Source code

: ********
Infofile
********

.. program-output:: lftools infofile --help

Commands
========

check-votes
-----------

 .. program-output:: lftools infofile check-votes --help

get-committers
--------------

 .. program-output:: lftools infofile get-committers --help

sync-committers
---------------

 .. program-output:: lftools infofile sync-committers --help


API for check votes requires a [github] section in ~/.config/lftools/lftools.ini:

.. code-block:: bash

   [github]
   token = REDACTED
..........
:: YOUR TASK ::
This task asks for the number of lines above that include the string "output". Respond with that number only.

:: WRITTEN ANSWER ::
4